DiD Estimate: The regression coefficient on the interaction term (\(\text{treated} \cdot \text{time}\)) estimates the treatment effect, adjusted for patient age. The manual calculation confirms this estimate.
Placebo Test: Applying DiD to pre-treatment years (2022 vs. 2023) should yield an insignificant effect, reinforcing the validity of the parallel trends assumption.

In our simulation, the estimated effect is close to the true effect (-3%), indicating that the telemedicine program reduced readmissions by approximately 3 percentage points.

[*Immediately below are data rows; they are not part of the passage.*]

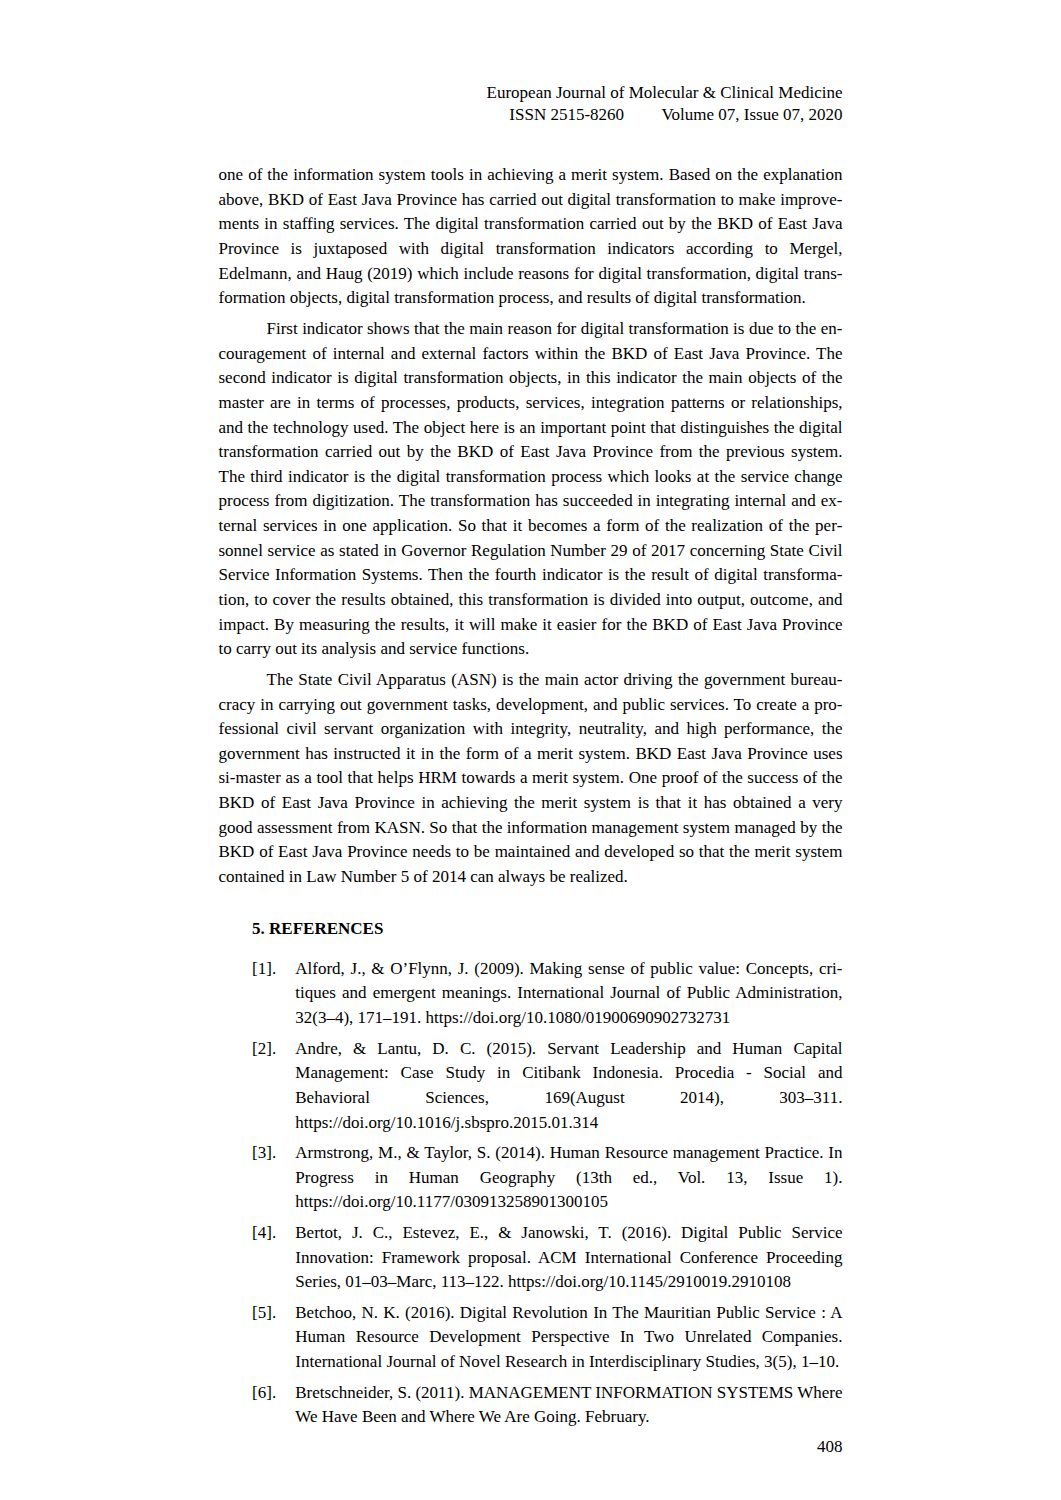European Journal of Molecular & Clinical Medicine ISSN 2515-8260 Volume 07, Issue 07, 2020
one of the information system tools in achieving a merit system. Based on the explanation above, BKD of East Java Province has carried out digital transformation to make improvements in staffing services. The digital transformation carried out by the BKD of East Java Province is juxtaposed with digital transformation indicators according to Mergel, Edelmann, and Haug (2019) which include reasons for digital transformation, digital transformation objects, digital transformation process, and results of digital transformation.
First indicator shows that the main reason for digital transformation is due to the encouragement of internal and external factors within the BKD of East Java Province. The second indicator is digital transformation objects, in this indicator the main objects of the master are in terms of processes, products, services, integration patterns or relationships, and the technology used. The object here is an important point that distinguishes the digital transformation carried out by the BKD of East Java Province from the previous system. The third indicator is the digital transformation process which looks at the service change process from digitization. The transformation has succeeded in integrating internal and external services in one application. So that it becomes a form of the realization of the personnel service as stated in Governor Regulation Number 29 of 2017 concerning State Civil Service Information Systems. Then the fourth indicator is the result of digital transformation, to cover the results obtained, this transformation is divided into output, outcome, and impact. By measuring the results, it will make it easier for the BKD of East Java Province to carry out its analysis and service functions.
The State Civil Apparatus (ASN) is the main actor driving the government bureaucracy in carrying out government tasks, development, and public services. To create a professional civil servant organization with integrity, neutrality, and high performance, the government has instructed it in the form of a merit system. BKD East Java Province uses si-master as a tool that helps HRM towards a merit system. One proof of the success of the BKD of East Java Province in achieving the merit system is that it has obtained a very good assessment from KASN. So that the information management system managed by the BKD of East Java Province needs to be maintained and developed so that the merit system contained in Law Number 5 of 2014 can always be realized.
5. REFERENCES
Alford, J., & O’Flynn, J. (2009). Making sense of public value: Concepts, critiques and emergent meanings. International Journal of Public Administration, 32(3–4), 171–191. https://doi.org/10.1080/01900690902732731
Andre, & Lantu, D. C. (2015). Servant Leadership and Human Capital Management: Case Study in Citibank Indonesia. Procedia - Social and Behavioral Sciences, 169(August 2014), 303–311. https://doi.org/10.1016/j.sbspro.2015.01.314
Armstrong, M., & Taylor, S. (2014). Human Resource management Practice. In Progress in Human Geography (13th ed., Vol. 13, Issue 1). https://doi.org/10.1177/030913258901300105
Bertot, J. C., Estevez, E., & Janowski, T. (2016). Digital Public Service Innovation: Framework proposal. ACM International Conference Proceeding Series, 01–03–Marc, 113–122. https://doi.org/10.1145/2910019.2910108
Betchoo, N. K. (2016). Digital Revolution In The Mauritian Public Service : A Human Resource Development Perspective In Two Unrelated Companies. International Journal of Novel Research in Interdisciplinary Studies, 3(5), 1–10.
Bretschneider, S. (2011). MANAGEMENT INFORMATION SYSTEMS Where We Have Been and Where We Are Going. February.
408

Parallel Trends Violation: If pre-treatment trends diverge, DiD estimates may be biased. Techniques like synthetic controls or triple differences can address this.
Time-Varying Confounders: Unobserved factors changing differentially between groups (e.g., new healthcare policies) can bias results. Including relevant covariates mitigates this.
Generalizability: The ATT applies to the treated group. Generalizing to other populations requires caution.
Extensions: For staggered treatment timing or multiple periods, generalized DiD models or fixed-effects regressions can be used.

4.4 Conclusion

Difference-in-Differences is a powerful quasi-experimental method for causal inference, particularly in healthcare settings where randomized trials are impractical. By leveraging panel data and the parallel trends assumption, DiD isolates treatment effects with intuitive appeal. Our healthcare example demonstrated how DiD can evaluate a telemedicine program’s impact on readmissions, with R code providing a practical implementation. Diagnostics like pre-treatment trend checks and placebo tests enhance robustness. In future posts, we’ll explore advanced methods like Regression Discontinuity and Synthetic Controls to further expand the causal inference toolkit.

4.5 References

Angrist, J. D., & Pischke, J.-S. (2009). Mostly Harmless Econometrics. Princeton University Press.
Abadie, A. (2005). Semiparametric difference-in-differences estimators. Review of Economic Studies, 72(1), 1–19.
Hernán, M. A., & Robins, J. M. (2020). Causal Inference: What If. Chapman & Hall/CRC.
Wooldridge, J. M. (2010). Econometric Analysis of Cross Section and Panel Data. MIT Press.